Während die Spieler nach Sponsorenterminen am Montag zwölf Tage frei haben, ehe die Vorbereitung auf das Cham­pions-League-Turnier in Lissabon beginnt, kümmert sich Flick darum, dass er dann eine Mannschaft zur Verfügung hat, mit der er sein Meisterstück vollenden kann. Angesichts des dichten Programms im Herbst, der Sommerpause auf Raten und der damit womöglich schwierigen Regeneration verwies er auf die Dringlichkeit, „noch breiter aufgestellt“ zu sein. Auch Javi Martínez und Corentin Tolisso haben Abschiedsgedanken. Weil bisher mit Leroy Sané und Tanguy Nianzo Kouassi erst zwei neue Feldspieler für den Profikader verpflichtet wurden, stellte Flick weitere Transferaktivitäten in Aussicht: Man sei dabei, sich nach Alternativen umzuschauen, denn in diesen Zeiten sei es auch für den FC Bayern „nicht so einfach ist, Geld auszugeben“.

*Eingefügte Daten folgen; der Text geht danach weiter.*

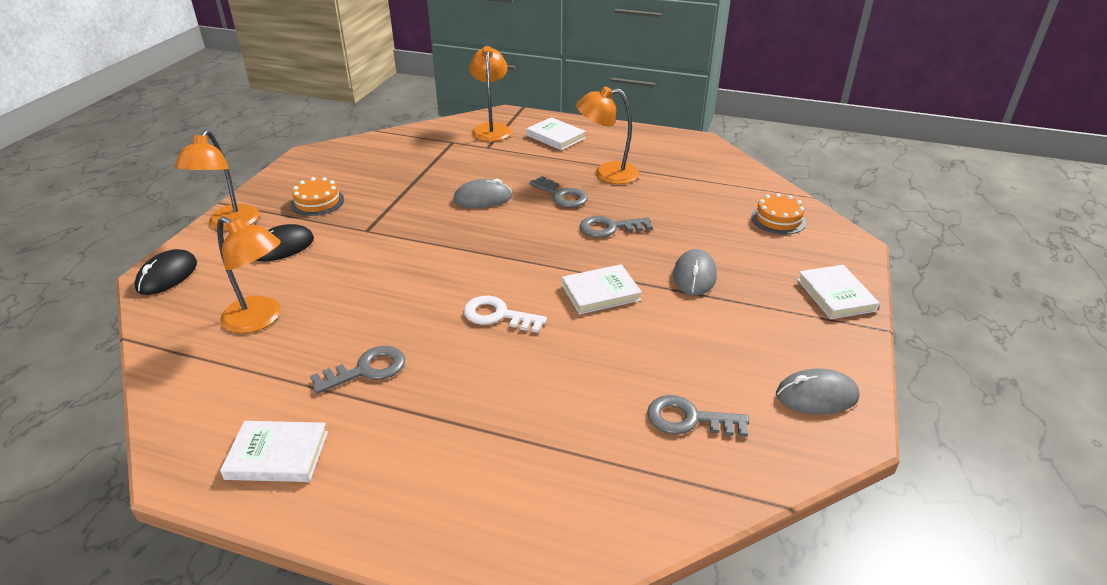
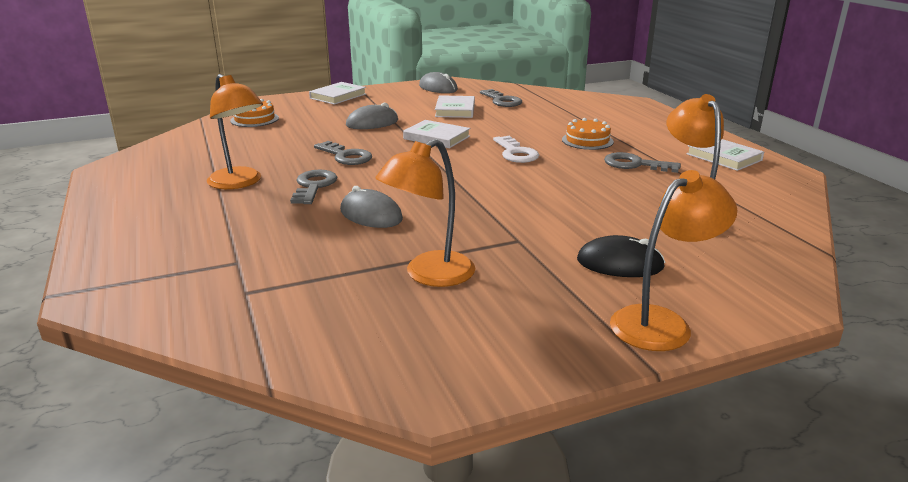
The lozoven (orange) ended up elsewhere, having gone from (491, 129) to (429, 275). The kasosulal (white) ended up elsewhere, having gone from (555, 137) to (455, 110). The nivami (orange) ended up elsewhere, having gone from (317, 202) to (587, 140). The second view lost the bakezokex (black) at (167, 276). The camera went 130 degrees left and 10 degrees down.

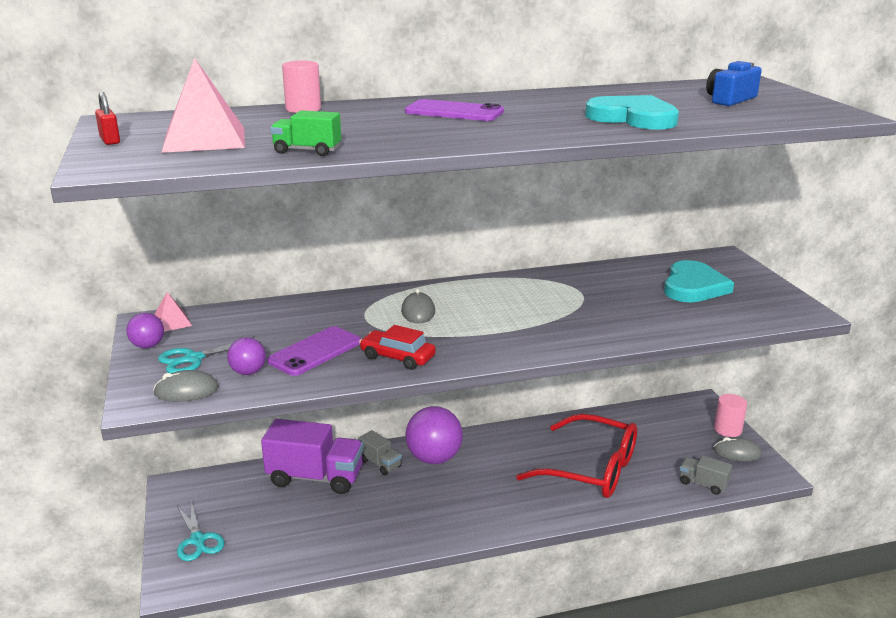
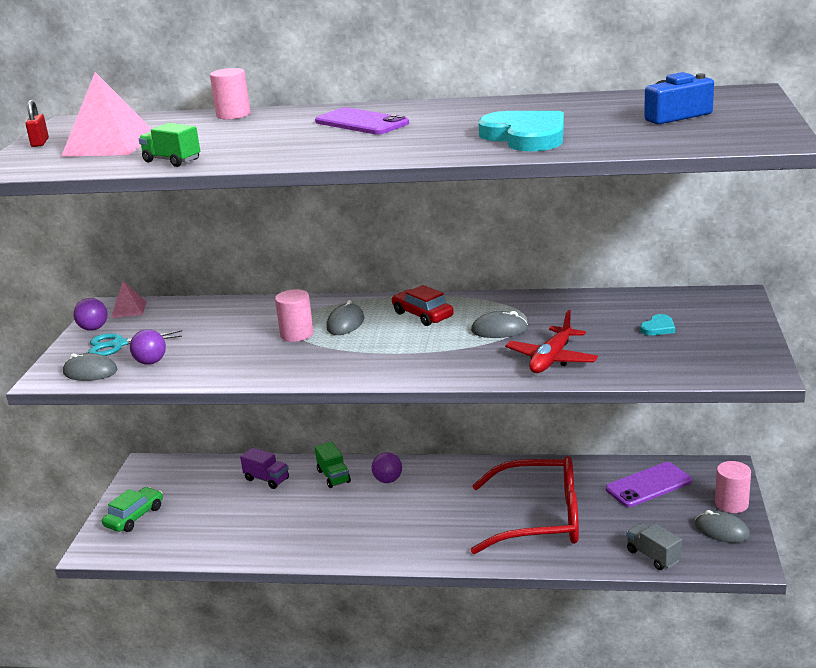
Where the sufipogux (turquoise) stood at (198, 541), the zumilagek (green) came to stand at (134, 516). The size of the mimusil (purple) at (315, 477) changed by a factor of 0.50. The second view gained the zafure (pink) at (297, 334). What was the mimusil (grey) at (380, 463) turned into the mimusil (green) at (333, 476). The size of the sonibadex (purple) at (434, 458) changed by a factor of 0.51. The zumilagek (red) ended up elsewhere, having gone from (397, 357) to (422, 315). The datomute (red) at (591, 469) ended up facing another way, 45 degrees counterclockwise from before. The second view gained the bakezokex (grey) at (499, 330). The second view gained the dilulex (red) at (551, 359). The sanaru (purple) ended up elsewhere, having gone from (315, 352) to (648, 485). The size of the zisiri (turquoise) at (693, 286) changed by a factor of 0.44. The camera went 25 degrees right and 0 degrees up.

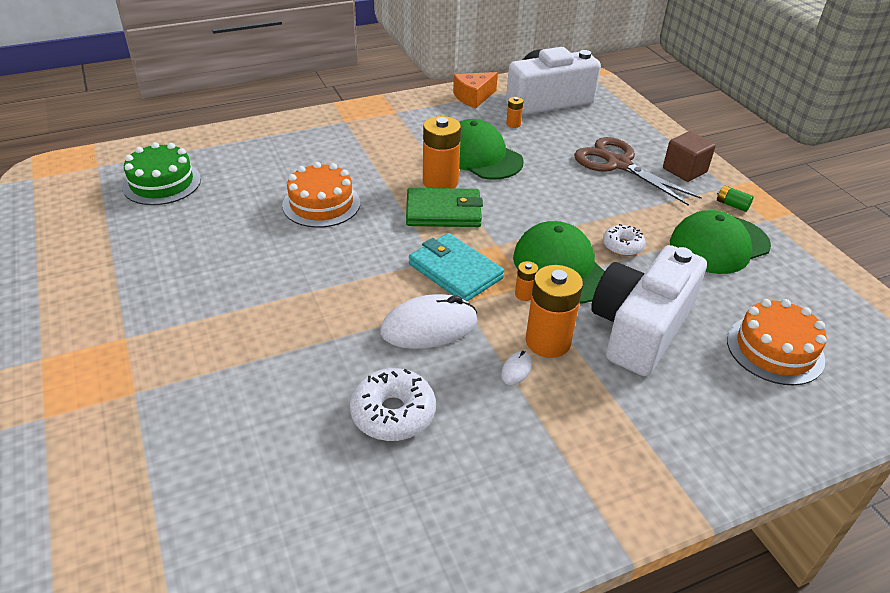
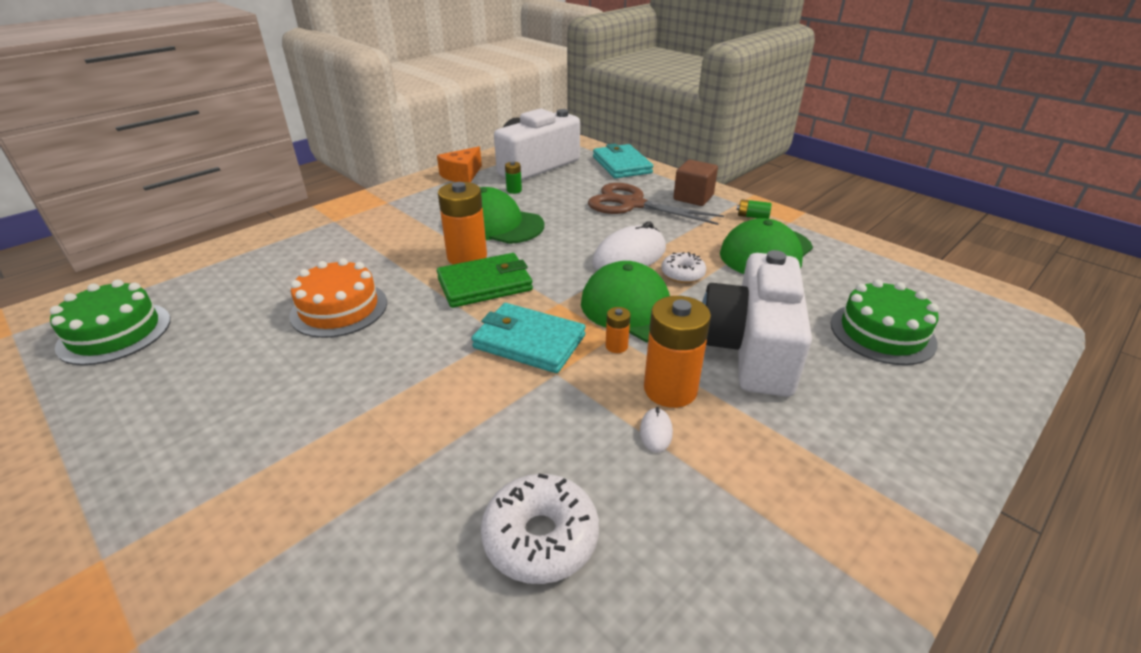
What was the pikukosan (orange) at (513, 124) turned into the pikukosan (green) at (514, 190). The bakezokex (white) ended up elsewhere, having gone from (429, 327) to (629, 256). The second view gained the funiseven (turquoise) at (621, 165). What was the nivami (orange) at (775, 349) turned into the nivami (green) at (882, 333). The camera went 20 degrees left and 5 degrees down.

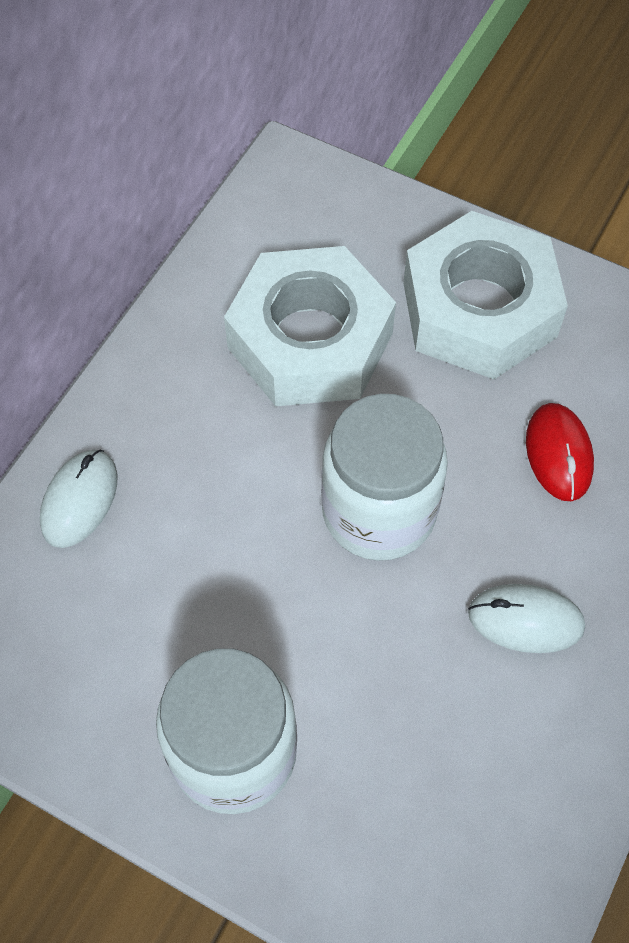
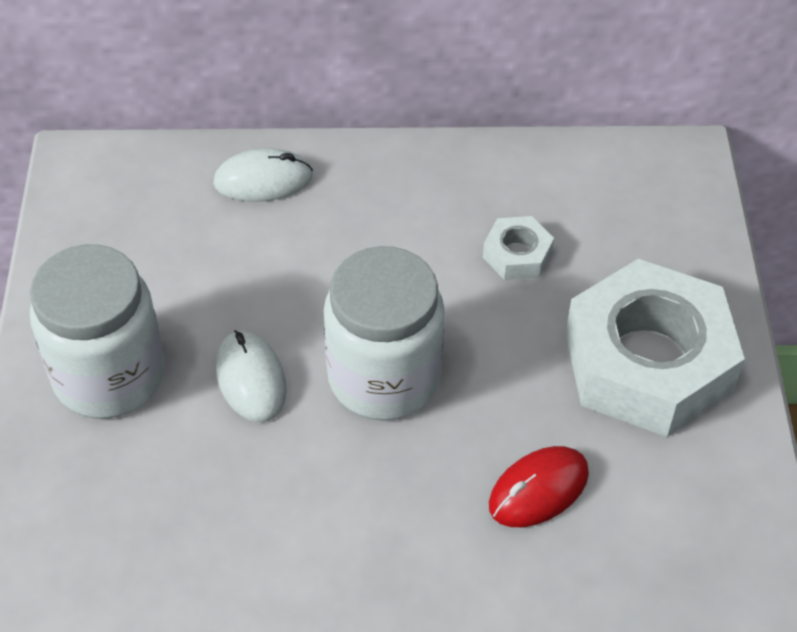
The bakezokex (white) ended up elsewhere, having gone from (525, 620) to (251, 379). The size of the bizorode (white) at (310, 340) changed by a factor of 0.42. The camera went 60 degrees right and 10 degrees down.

Mit seiner bisherigen Bilanz toppte Flick zwar die von Jupp Heynckes und Pep Guardiola. 29 Pflichtspielsiege, davon zuletzt 17 am Stück und nur zwei Niederlagen sind noch keinem Bayern-Trainer gelungen, aber die höchste Stufe erklimmt er erst, wenn er die Sehnsucht nach der Champions-League-Trophäe, dem europäischen Henkelpott, stillen kann. Rummenigge erklärte bei der internen Pokalsause im Mannschaftshotel am Potsdamer Platz: „Alle, die 2013 schon dabei waren, wissen, dass es ein langer und schwieriger Weg ist. Aber wenn ich euch in den letzten Wochen und Monaten so beobachtete habe, ist es ein Weg, der möglich ist.“ Mit einem Trainer, der sich dann vielleicht auch ans Fliegen gewöhnt.